▶ _EXERCISE 1_:
Filter the records below, copying out each line that contains the word "reward", with case counting toward a match.

▶ _EXCERPT TO READ_:
- - -
Each consumer's area of living will have their associated fraud probability. The state and postcode average fraud probability will be useful features.

In [6]:
# Average fraud probability in each postcode or state
consumer_info_with_fp = consumer_info.join(fraudulent_consumer_rate, on = 'consumer_id', how = 'inner')

fraudulent_consumer_group_by_postcode = consumer_info_with_fp.groupBy(["postcode"]).agg(F.avg("fraud_probability").alias("average_fraud_prob_of_postcode"))

fraudulent_consumer_group_by_state = consumer_info_with_fp.groupBy(["state"]).agg(F.avg("fraud_probability").alias("average_fraud_prob_of_state"))

We believe that consumer with fluctutating buying behaviour, i.e high standard deviation accross all order, are potentially commiting fraud.

In [7]:
# analysis order value, consider the variance of order value and purchase frequency
consumer_transaction_value_analysis =  transaction_fraudulent_consumer_with_info.groupBy("consumer_id", "state", "postcode") \
                                        .agg(
                                            F.avg("dollar_value").alias("average_dollar_value"),
                                            F.min("dollar_value").alias("min_dollar_value"),
                                            F.max("dollar_value").alias("max_dollar_value"),
                                            F.count("dollar_value").alias("transaction_count"),
                                            F.stddev("dollar_value").alias("stddev_dollar_value")
                                        )

# consumer_transaction_value_analysis.limit(10)

Consumer with high standard deviation in the dollar value of their transactions may be suspicious as that mean their shopping habid varies a lot.

In [8]:
transaction_fraudulent_consumer_summary = transaction_fraudulent_consumer_with_info \
    .join(consumer_transaction_value_analysis, on=["consumer_id", "state","postcode"], how="left") \
    .join(fraudulent_consumer_group_by_postcode, on="postcode", how="inner") \
    .join(fraudulent_consumer_group_by_state, on="state", how="inner")

Since we have data on personal fraud rate and income from each postcode, we can use it to help predicting consumer fraud probability. We will also create a feature that calculate the proportion of the mean/median income of the consumer's respective location that is used for making transactions. We think that it is unreasonable for a person to spend more than 70% of their annual salary on purchasing items as that would mean they wouldn't have enough money for other neccessity.

In [9]:
# Get infomation on personal fraud and income from external dataset
postcode_info = postcode_info.drop("state", "long", "lat", "lgacode")
- - -
(Excerpts from a dataset)
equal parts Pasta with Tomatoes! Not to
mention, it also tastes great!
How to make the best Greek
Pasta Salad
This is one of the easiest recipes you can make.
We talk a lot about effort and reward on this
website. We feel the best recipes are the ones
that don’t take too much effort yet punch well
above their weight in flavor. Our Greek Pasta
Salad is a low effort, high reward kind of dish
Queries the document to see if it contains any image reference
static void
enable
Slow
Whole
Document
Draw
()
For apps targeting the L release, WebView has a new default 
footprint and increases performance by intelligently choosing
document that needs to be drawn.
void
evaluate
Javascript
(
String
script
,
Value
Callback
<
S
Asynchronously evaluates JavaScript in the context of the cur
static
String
- - -
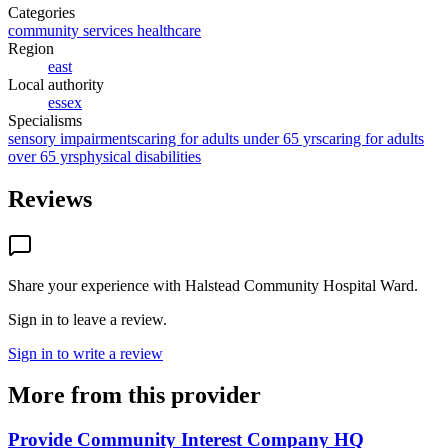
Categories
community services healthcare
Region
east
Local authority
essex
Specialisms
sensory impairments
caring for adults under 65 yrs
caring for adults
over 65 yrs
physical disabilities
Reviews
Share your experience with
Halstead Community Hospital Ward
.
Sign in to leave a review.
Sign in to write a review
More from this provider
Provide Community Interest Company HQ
- - -
▶ _EXERCISE 2_:
Resume the notebook excerpt on consumer fraud features, writing on from the last line shown.

▶ _EXPECTED ANSWER 1_:
We talk a lot about effort and reward on this
Salad is a low effort, high reward kind of dish

▶ _EXPECTED ANSWER 2_:
transaction_fraudulent_consumer_summary = transaction_fraudulent_consumer_summary.join(personal_fraud, on="state", how="inner")
transaction_fraudulent_consumer_summary = transaction_fraudulent_consumer_summary.join(postcode_info, on="postcode", how="inner")

In [10]:
# Get proportion of the money used to purchase item with respect to income (one and a half year)
# average income
transaction_fraudulent_consumer_summary = transaction_fraudulent_consumer_summary.withColumn("Proportion_between_max_order_value_mean_income", F.col("max_dollar_value") / (F.col("mean_income") * 1.5) )
transaction_fraudulent_consumer_summary = transaction_fraudulent_consumer_summary.withColumn("Proportion_between_max_order_value_median_income", F.col("max_dollar_value") / (F.col("median_income") * 1.5))

# Total income
transaction_fraudulent_consumer_summary = transaction_fraudulent_consumer_summary.withColumn("Proportion_between_total_order_value_mean_income", F.col("average_dollar_value") * F.col("transaction_count") / (F.col("mean_income") * 1.5))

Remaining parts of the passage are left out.